Thursday, 25 May 2017

Lady in the Water Movie Review

Lady in the Water (2006)
Rent Lady in the Water on Amazon Video
Written by: M. Night Shyamalan
Directed by: M. Night Shyamalan
Starring:  Paul Giamatti, Bryce Dallas Howard, Jeffrey Wright, Jared Harris
Rated: PG-13

My rating is simple, Watch It, It Depends, Skip it. Read my previous movie reviews!

Plot
Apartment building superintendent Cleveland Heep discovers a water nymph in his pool and enlists the residents to help her get back home.

Verdict
This tries to marry fantasy and drama with mixed results. The movie doesn't sell it. I can buy that for whatever contrived reason all the special people in the world live in this run down complex, but it seems silly that they all so quickly buy into what would appear to be the rantings of a mad man.
This has all the potential of a fun adventure, but it plays like a bed time story made up on the spot. That's what it is, but you'd think it would get refined from the bedroom to the screen.Skip it.

Review
This famously, or infamously, is based on a bedtime story Shyamalan would tell his children. A children's book released in conjunction with the movie. It does seem like a movie he made up on the spot. It's a rough script despite a good concept.

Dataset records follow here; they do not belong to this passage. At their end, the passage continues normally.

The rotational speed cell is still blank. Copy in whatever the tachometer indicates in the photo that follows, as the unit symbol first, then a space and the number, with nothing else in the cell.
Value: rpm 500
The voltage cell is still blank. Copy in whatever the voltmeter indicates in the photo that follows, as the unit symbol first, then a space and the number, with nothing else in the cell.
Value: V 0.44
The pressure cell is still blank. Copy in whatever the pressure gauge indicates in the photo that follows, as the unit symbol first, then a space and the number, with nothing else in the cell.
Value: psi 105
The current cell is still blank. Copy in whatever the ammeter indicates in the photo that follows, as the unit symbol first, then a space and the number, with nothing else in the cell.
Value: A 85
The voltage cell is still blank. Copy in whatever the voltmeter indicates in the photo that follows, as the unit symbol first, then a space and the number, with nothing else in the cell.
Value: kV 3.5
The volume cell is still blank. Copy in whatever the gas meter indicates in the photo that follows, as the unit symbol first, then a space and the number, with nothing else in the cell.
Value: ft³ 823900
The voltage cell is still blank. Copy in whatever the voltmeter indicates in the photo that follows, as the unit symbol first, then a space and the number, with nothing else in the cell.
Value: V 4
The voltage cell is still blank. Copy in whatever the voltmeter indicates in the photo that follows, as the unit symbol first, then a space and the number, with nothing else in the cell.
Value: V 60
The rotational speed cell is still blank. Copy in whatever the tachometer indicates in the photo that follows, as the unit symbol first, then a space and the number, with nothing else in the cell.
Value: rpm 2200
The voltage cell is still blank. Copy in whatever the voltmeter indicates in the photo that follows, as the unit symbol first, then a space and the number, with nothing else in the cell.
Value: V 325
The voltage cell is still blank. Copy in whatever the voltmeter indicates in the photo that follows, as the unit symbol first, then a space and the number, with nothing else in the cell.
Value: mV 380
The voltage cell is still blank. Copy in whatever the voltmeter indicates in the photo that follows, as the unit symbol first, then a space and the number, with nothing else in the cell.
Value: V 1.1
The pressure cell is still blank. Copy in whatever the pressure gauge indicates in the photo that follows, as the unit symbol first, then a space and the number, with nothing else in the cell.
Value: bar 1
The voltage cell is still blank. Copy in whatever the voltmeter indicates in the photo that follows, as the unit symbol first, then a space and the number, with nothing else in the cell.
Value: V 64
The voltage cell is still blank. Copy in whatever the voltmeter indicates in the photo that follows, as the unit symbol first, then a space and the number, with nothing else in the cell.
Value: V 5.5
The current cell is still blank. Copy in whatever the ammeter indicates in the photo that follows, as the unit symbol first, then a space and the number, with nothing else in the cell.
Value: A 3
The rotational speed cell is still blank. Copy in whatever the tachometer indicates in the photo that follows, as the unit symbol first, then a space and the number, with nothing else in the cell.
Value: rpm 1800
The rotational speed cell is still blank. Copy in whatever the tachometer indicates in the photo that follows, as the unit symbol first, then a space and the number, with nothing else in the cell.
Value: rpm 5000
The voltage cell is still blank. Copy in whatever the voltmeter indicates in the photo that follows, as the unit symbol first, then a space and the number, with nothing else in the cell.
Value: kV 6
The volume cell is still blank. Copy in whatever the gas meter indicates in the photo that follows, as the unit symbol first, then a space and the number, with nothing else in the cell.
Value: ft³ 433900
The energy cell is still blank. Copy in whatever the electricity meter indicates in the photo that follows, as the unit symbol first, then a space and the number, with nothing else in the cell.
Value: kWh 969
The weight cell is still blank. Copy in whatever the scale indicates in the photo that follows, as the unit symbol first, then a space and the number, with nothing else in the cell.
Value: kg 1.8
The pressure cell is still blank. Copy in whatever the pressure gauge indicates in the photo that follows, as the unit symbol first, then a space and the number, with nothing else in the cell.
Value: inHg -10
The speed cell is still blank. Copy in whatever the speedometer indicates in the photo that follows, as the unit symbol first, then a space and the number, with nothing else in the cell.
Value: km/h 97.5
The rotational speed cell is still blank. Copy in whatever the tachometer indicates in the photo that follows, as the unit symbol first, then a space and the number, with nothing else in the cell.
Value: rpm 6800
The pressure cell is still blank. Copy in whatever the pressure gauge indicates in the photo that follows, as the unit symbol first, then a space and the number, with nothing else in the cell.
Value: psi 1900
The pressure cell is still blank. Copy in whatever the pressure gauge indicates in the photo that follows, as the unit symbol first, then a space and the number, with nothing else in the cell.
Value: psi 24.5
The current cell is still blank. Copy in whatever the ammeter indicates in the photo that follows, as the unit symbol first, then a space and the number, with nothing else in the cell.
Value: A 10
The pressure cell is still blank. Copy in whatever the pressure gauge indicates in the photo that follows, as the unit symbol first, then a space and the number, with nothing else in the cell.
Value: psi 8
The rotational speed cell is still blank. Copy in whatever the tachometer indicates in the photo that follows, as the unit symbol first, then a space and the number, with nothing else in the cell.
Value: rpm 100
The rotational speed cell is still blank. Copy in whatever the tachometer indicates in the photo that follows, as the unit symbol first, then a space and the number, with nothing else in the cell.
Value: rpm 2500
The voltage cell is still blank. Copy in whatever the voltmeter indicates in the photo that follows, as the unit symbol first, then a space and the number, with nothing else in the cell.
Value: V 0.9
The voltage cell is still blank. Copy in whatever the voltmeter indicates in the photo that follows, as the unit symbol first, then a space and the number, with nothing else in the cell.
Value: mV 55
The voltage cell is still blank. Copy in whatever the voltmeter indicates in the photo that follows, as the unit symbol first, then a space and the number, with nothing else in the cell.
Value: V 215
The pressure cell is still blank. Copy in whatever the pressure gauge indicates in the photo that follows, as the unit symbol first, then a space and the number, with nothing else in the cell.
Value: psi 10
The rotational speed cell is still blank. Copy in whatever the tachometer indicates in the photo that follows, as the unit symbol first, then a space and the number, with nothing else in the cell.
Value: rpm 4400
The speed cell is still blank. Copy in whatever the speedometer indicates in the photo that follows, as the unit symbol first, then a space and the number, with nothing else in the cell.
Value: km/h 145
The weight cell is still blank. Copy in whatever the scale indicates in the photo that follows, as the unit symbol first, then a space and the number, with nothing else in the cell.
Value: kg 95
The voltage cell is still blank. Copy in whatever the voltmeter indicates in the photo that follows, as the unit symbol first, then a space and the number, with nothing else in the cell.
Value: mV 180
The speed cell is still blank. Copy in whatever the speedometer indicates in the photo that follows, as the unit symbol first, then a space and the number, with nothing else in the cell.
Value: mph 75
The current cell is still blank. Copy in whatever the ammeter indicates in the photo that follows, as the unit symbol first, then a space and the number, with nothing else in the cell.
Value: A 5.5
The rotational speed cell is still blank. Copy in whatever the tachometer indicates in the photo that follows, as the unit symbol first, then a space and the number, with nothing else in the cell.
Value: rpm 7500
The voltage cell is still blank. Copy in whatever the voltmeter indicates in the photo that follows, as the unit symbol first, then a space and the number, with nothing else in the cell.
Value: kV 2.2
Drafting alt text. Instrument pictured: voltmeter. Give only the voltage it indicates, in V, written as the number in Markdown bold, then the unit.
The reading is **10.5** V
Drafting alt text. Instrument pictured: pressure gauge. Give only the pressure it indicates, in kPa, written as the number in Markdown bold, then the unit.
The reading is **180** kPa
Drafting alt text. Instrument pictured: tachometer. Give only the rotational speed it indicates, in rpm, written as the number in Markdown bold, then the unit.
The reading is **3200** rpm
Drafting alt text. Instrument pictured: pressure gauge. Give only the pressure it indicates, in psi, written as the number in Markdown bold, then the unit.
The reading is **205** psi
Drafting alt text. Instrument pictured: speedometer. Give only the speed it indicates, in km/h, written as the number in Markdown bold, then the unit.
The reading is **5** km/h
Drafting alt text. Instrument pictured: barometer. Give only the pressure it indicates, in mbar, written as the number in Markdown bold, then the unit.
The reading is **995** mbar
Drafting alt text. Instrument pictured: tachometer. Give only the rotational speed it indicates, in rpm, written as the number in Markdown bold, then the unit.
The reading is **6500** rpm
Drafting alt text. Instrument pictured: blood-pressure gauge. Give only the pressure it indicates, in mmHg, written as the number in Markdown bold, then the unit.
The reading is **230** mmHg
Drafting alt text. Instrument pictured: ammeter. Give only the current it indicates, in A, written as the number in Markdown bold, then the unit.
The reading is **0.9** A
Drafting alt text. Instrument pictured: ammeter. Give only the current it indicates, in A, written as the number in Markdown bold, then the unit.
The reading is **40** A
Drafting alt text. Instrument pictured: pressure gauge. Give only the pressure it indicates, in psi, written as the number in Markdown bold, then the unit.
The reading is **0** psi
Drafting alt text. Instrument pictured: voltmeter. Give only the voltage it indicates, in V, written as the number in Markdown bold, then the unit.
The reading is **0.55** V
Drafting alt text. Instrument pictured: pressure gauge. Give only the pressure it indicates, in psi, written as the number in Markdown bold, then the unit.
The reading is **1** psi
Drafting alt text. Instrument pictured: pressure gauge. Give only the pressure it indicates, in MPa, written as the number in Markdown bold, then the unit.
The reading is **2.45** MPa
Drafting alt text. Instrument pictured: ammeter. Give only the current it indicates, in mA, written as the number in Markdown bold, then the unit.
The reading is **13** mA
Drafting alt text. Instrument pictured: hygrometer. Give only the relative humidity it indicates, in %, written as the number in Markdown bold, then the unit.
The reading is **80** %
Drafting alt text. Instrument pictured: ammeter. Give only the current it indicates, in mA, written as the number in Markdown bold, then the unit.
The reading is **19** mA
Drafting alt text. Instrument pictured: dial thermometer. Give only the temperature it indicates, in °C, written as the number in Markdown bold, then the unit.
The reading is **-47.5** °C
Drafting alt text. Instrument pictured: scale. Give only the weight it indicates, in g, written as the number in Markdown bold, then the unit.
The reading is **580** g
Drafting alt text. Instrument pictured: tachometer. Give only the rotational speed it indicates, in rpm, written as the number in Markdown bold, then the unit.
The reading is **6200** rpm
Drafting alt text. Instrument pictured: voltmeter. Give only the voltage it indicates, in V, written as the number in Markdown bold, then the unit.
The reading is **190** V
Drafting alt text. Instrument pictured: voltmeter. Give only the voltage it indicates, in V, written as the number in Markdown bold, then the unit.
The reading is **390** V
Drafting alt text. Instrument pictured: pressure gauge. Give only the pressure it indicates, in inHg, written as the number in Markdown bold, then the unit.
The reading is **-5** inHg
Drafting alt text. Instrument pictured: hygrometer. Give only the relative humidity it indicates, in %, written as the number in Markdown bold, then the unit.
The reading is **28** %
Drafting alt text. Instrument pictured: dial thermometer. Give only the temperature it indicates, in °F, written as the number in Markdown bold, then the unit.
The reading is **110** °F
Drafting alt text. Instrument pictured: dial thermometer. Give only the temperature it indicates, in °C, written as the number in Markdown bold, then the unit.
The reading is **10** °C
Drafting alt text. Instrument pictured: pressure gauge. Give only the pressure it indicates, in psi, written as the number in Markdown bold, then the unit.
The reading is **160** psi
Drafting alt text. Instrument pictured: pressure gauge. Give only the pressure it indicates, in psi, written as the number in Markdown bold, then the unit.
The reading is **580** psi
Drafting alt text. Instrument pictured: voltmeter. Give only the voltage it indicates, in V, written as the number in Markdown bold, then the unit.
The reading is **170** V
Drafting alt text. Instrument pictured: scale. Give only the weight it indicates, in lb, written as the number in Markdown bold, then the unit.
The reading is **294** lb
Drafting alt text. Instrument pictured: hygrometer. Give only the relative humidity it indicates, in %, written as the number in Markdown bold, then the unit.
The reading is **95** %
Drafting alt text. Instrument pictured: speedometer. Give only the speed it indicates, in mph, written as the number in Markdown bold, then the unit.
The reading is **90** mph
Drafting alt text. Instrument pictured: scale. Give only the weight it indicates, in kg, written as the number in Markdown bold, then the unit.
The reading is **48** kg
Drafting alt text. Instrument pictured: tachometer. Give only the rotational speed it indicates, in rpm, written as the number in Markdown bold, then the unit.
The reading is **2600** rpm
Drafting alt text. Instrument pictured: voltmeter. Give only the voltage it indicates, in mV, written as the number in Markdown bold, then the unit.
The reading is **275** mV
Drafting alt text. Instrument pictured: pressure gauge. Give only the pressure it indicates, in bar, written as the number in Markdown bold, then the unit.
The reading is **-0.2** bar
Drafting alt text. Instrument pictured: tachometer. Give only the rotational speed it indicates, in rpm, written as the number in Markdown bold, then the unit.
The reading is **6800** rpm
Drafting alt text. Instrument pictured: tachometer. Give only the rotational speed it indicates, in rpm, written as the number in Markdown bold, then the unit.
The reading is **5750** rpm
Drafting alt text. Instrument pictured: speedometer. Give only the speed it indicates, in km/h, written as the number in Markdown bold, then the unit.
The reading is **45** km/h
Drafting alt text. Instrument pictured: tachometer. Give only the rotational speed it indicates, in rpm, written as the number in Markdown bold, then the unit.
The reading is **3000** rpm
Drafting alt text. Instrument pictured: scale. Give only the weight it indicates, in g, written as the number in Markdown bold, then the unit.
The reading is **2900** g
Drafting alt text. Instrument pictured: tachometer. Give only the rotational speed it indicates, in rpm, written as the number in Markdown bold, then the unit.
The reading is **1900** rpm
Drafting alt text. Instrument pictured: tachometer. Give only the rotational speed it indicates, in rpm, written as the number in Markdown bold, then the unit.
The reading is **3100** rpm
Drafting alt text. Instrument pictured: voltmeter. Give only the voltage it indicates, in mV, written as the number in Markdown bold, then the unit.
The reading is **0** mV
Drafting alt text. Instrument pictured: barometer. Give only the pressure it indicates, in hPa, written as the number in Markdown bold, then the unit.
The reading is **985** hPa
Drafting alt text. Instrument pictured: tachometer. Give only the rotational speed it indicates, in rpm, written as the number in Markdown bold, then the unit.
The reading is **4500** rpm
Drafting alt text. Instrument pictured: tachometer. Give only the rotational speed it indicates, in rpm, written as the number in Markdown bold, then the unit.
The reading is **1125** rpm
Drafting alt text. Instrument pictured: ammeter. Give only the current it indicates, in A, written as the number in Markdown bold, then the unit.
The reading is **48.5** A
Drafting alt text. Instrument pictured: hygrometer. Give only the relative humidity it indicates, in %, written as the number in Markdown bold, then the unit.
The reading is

What's special about this rundown apartment building? We don't get that answer and that's okay. It does seem odd that these cosmically important outcasts all end up in the same spot, but this building is for those people.
The movie almost tries to hard to make the characters quirky. There's a guy that exercises only one side of his body just to be unique. Developing these characters and how they ended up here, would give them a bit more meaning. The movie focuses on the improbably fantasy instead of the characters. If the question weren't how to get this water nymph back home, but why here, why these people, it would give the movie more meaning.

I'm sure Shyamalan didn't want to do another twist, but this story is ripe for a 'was it real' reveal at the end. Maybe it was a shared fantasy among forlorn people.

The movie's gimmick centers around a magical portal that opened in the complex's pool. I can buy a magical portal, but it's depicted as some kind of tunnel. While I'm nitpicking, a magical portal works better. How does this tunnel not drain water from the pool? Where does the tunnel go?
The most baffling thing is that one of the tenants knows the story of this water nymph and everything syncs up. She's a mystical guide that makes this all the more far fetched. The movie just doesn't sell this concept well enough. There are too many missed or ignored details.

Everyone just buys the Giamatti's story about a water nymph. It's a huge jump that should generate a little push back. I'd rather the movie focus on Giamatti pushing the residents to believe his tall tale. It's not like these people have anything better to do. What makes them special could be that they could be described as 'losers,' but the movie doesn't do that.

It's a good concept that isn't developed far enough.